==== Information
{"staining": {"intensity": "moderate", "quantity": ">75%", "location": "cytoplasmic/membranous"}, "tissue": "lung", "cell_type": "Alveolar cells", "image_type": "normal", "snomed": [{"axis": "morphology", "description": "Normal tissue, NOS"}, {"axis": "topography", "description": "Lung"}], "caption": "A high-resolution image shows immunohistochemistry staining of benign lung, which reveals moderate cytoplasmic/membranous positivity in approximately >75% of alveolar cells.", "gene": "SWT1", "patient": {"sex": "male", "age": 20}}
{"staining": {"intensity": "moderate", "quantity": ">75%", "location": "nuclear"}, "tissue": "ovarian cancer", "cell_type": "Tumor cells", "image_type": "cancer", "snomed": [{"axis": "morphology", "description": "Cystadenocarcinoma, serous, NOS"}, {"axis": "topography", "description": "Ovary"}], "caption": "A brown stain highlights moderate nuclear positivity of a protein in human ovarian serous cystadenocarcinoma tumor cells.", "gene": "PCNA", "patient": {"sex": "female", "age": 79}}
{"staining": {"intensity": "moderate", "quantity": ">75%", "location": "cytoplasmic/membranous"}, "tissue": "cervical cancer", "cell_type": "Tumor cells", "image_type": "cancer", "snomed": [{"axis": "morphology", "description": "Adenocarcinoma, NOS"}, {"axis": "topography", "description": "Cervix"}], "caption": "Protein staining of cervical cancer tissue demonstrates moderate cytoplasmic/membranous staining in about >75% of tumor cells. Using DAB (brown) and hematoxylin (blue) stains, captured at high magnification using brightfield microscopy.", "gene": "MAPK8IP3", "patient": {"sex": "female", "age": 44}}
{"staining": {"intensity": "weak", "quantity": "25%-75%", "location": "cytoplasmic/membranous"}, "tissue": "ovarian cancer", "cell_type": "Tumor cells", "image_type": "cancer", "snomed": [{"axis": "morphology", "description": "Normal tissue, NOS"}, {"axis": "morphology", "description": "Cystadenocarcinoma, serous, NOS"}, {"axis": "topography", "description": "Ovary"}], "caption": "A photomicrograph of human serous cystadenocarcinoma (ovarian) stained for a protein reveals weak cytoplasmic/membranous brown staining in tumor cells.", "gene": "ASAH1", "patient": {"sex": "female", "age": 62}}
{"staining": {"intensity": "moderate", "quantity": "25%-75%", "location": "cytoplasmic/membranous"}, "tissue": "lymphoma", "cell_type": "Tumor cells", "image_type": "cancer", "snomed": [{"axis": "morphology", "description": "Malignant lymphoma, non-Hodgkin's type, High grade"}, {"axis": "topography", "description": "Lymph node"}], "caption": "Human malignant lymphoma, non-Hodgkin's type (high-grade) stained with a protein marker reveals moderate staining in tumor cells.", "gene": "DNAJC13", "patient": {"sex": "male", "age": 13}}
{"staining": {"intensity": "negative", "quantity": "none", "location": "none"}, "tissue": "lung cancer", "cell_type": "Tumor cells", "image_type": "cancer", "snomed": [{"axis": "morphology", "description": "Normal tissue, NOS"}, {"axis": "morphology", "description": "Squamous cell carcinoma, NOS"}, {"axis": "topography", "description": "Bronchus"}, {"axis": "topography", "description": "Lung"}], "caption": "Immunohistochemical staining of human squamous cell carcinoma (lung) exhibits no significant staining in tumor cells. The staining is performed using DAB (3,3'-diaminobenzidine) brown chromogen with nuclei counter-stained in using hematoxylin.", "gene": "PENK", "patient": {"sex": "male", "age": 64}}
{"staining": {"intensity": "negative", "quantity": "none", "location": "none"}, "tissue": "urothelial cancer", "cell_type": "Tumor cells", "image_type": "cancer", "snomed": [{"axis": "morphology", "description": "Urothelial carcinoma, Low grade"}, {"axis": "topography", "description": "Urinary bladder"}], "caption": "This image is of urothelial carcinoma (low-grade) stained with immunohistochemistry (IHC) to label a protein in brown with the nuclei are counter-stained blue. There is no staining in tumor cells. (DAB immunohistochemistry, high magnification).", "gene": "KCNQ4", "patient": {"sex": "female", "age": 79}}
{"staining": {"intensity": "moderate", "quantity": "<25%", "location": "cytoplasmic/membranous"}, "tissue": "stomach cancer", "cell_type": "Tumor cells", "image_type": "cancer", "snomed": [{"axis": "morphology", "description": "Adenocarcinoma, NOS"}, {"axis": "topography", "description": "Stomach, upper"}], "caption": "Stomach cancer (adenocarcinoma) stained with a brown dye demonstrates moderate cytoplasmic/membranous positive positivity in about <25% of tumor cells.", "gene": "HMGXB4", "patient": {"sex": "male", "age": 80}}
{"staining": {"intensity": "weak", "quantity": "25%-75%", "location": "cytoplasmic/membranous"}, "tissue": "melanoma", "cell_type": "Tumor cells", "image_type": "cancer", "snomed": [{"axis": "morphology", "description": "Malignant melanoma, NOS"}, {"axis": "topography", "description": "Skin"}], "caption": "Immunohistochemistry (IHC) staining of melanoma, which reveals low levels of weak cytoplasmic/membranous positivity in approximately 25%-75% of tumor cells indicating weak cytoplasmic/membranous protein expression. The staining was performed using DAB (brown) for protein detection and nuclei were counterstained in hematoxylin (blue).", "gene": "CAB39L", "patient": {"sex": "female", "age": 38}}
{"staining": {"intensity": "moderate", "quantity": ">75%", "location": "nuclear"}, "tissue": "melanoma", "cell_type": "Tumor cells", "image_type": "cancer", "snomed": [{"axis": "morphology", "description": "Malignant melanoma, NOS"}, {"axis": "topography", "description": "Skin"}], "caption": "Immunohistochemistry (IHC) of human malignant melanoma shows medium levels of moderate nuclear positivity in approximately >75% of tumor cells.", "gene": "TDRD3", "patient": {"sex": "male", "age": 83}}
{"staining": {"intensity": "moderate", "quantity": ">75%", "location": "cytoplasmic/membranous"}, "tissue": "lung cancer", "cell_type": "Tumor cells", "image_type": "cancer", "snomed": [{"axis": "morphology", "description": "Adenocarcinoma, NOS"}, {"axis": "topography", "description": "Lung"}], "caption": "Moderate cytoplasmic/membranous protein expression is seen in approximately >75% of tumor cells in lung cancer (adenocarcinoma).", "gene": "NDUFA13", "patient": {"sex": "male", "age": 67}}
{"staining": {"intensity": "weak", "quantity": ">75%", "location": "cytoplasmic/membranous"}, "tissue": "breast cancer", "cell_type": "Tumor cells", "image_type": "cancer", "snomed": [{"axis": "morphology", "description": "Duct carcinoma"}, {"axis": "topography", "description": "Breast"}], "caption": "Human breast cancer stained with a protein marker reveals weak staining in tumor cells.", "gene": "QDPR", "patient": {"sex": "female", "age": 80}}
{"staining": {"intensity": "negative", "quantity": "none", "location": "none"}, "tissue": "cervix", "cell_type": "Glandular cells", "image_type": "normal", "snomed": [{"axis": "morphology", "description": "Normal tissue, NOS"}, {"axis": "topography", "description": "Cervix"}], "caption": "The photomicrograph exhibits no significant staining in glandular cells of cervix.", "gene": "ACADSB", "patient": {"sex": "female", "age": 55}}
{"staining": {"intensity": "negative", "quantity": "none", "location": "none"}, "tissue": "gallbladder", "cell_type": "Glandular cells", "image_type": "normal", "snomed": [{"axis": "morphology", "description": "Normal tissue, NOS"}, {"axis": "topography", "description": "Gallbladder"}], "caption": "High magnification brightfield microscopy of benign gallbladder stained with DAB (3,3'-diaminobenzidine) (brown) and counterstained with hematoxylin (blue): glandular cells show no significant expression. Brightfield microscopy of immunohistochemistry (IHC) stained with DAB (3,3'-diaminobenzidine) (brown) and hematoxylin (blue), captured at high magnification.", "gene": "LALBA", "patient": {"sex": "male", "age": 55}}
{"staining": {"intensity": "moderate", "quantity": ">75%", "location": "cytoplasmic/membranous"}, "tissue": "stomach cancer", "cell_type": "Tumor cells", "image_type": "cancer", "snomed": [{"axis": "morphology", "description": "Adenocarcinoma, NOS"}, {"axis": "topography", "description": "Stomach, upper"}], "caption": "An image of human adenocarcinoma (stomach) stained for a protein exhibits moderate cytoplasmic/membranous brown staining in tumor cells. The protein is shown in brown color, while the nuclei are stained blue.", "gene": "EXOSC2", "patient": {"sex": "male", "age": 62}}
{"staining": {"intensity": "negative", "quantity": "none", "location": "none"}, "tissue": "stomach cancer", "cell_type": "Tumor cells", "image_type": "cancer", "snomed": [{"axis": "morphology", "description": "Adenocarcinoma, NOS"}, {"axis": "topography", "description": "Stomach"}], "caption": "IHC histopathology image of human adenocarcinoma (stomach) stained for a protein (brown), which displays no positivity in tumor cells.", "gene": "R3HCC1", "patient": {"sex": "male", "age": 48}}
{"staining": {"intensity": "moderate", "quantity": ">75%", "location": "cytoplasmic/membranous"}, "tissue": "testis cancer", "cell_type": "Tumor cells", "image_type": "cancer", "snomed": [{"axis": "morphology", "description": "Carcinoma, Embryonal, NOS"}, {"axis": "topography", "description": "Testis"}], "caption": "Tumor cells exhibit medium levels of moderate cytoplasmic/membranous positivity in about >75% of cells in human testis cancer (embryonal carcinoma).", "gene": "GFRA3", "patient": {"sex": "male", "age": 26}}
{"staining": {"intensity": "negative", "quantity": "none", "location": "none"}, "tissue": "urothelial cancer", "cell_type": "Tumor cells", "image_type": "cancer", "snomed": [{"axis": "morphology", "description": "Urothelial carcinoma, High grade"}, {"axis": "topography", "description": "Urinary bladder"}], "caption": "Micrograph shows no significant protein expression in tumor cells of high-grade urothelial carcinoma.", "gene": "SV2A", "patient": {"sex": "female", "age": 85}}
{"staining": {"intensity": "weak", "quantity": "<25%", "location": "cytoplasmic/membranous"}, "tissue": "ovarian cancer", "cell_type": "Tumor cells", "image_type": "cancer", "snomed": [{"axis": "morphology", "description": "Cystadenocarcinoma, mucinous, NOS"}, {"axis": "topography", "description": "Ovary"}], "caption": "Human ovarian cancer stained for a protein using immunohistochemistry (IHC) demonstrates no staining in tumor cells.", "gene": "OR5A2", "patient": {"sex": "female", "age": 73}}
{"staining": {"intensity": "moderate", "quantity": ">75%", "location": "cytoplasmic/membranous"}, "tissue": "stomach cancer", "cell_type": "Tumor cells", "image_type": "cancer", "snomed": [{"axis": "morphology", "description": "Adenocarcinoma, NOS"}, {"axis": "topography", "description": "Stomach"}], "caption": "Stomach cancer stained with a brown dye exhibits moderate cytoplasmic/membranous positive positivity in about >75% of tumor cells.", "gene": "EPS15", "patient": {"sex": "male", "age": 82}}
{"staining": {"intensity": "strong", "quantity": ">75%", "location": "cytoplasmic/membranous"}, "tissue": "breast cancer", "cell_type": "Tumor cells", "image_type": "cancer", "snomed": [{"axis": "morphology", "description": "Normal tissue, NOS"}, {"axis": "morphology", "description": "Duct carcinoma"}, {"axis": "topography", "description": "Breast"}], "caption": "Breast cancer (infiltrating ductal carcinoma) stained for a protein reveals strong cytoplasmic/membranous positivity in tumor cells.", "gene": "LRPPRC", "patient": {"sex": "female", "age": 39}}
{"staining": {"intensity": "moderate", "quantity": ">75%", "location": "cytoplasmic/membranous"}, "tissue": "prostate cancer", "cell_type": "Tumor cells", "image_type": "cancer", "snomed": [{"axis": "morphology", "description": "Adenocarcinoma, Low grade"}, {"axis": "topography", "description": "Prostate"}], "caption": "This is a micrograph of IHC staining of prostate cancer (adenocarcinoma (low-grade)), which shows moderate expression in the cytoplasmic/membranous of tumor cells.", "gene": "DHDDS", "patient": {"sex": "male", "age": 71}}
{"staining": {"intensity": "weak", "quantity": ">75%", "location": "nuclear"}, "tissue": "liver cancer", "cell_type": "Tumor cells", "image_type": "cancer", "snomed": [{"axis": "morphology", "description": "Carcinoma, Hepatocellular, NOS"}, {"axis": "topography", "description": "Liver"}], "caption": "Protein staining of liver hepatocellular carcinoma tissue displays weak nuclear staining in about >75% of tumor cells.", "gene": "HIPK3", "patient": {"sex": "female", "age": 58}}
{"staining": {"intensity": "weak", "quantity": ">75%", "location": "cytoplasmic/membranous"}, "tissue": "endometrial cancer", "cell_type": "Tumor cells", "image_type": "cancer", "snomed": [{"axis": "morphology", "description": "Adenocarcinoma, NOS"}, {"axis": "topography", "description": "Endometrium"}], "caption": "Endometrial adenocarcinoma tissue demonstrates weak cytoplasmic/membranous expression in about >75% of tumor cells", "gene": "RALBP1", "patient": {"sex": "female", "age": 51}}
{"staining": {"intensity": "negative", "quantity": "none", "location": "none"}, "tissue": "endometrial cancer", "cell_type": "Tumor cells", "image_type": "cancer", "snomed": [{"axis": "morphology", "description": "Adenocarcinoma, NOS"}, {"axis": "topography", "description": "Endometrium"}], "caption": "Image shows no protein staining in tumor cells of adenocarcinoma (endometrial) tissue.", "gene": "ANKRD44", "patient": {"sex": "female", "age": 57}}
========
** Work item **
Your response should be the lines above from the first to the one containing "brown stain highlights", inclusive, each given exactly.

** Reply to the task **
{"staining": {"intensity": "moderate", "quantity": ">75%", "location": "cytoplasmic/membranous"}, "tissue": "lung", "cell_type": "Alveolar cells", "image_type": "normal", "snomed": [{"axis": "morphology", "description": "Normal tissue, NOS"}, {"axis": "topography", "description": "Lung"}], "caption": "A high-resolution image shows immunohistochemistry staining of benign lung, which reveals moderate cytoplasmic/membranous positivity in approximately >75% of alveolar cells.", "gene": "SWT1", "patient": {"sex": "male", "age": 20}}
{"staining": {"intensity": "moderate", "quantity": ">75%", "location": "nuclear"}, "tissue": "ovarian cancer", "cell_type": "Tumor cells", "image_type": "cancer", "snomed": [{"axis": "morphology", "description": "Cystadenocarcinoma, serous, NOS"}, {"axis": "topography", "description": "Ovary"}], "caption": "A brown stain highlights moderate nuclear positivity of a protein in human ovarian serous cystadenocarcinoma tumor cells.", "gene": "PCNA", "patient": {"sex": "female", "age": 79}}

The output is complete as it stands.